Tomorrow night at the Sports Arena, Dennis Holland begins his second season as head coach of the East Coast Hockey League's Toledo Storm when the Johnstown Chiefs provide the opposition for a 7:30 faceoff.

Ken won't be there; his Red Wings are hosting Buffalo. But sometime in the next few days, it might be Saturday or Monday, the two will talk. They'll discuss their respective hockey teams and the contracted players Ken has assigned to his brother as part of Detroit's affiliation agreement with the Storm.

They'll talk, too, about family, their passion for golf and Dennis' goal to someday join Ken in the NHL.

“It's been great working together,” said Dennis, who was Detroit's recommendation for the Toledo coaching job in 2000. “Anytime you can have open lines and know what is going on with your parent club. ... my brother knows exactly what we have done and who has done it for us on a game-by-game basis. He's very interested in our hockey team and how my career is going.”

Because of the 13-year age gap, Ken's playing career was over before Dennis, now 32, left his teens. After a couple of short stops with Hartford and Detroit, Ken ended a nine-year career spent primarily in the American Hockey League to become a scout in western Canada for the Red Wings.

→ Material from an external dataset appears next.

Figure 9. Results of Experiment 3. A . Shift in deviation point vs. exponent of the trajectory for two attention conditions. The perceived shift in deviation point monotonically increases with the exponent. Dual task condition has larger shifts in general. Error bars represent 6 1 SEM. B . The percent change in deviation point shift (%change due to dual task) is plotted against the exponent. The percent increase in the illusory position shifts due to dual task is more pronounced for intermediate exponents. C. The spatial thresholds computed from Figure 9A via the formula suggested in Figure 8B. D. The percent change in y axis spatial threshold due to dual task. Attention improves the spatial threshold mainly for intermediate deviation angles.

One of the first players he saw was Dennis, a center who rolled up 113 points in his first full season of junior hockey.

Detroit eventually claimed the younger Holland in the third round of the 1987 NHL entry draft.

“My brother left that decision up to everyone else,” Dennis said. “But I think they knew the character. There's something to be said about bloodlines.”

Something about being thicker than water, even when they're frozen.

Dennis retired as a player in 1998. Unlike Ken, he never made it to the NHL. Now he hopes to do so as a coach.

In his first season as the man in charge, Dennis led the Storm to a record of 37-27-8 and into the Northern Conference semifinals of the ECHL's Kelly Cup playoffs.

With more experience and success, the next step up hockey's food chain will probably come next year. Ken is looking to re-establish a full AHL affiliation and hire a head coach for the 2002-03 season. Currently, Detroit's top prospects are with Cincinnati of the AHL, sharing roster space with Anaheim's best minor league talent.

NHL sources say its all but guaranteed that the Wings will be in Grand Rapids, Mich., one year from now, moving in when Ottawa's affiliation agreement expires in that city. When that happens, Two Men and a Truck will likely be visiting Dennis, wife Tammy, and their two kids at their Westgate-area home.

“If Dennis continues to do a good job, certainly, he'll be a candidate to coach our own minor league team,” said Ken, who in 1998, in his first season as Wings' GM, led the club to its second consecutive Stanley Cup. “I think Dennis is in a great situation right now, with a great organization, in Toledo.

“He's a young guy with a lot of time on his hands, but it's important to be in a winning environment and coaching a winning team. In our business, those are the people who are looked at, those who are very, very successful.

“I'm very proud of him. If I can do anything to help him succeed, I'm going to do it.”

Big brother is watching. Brother, is he ever.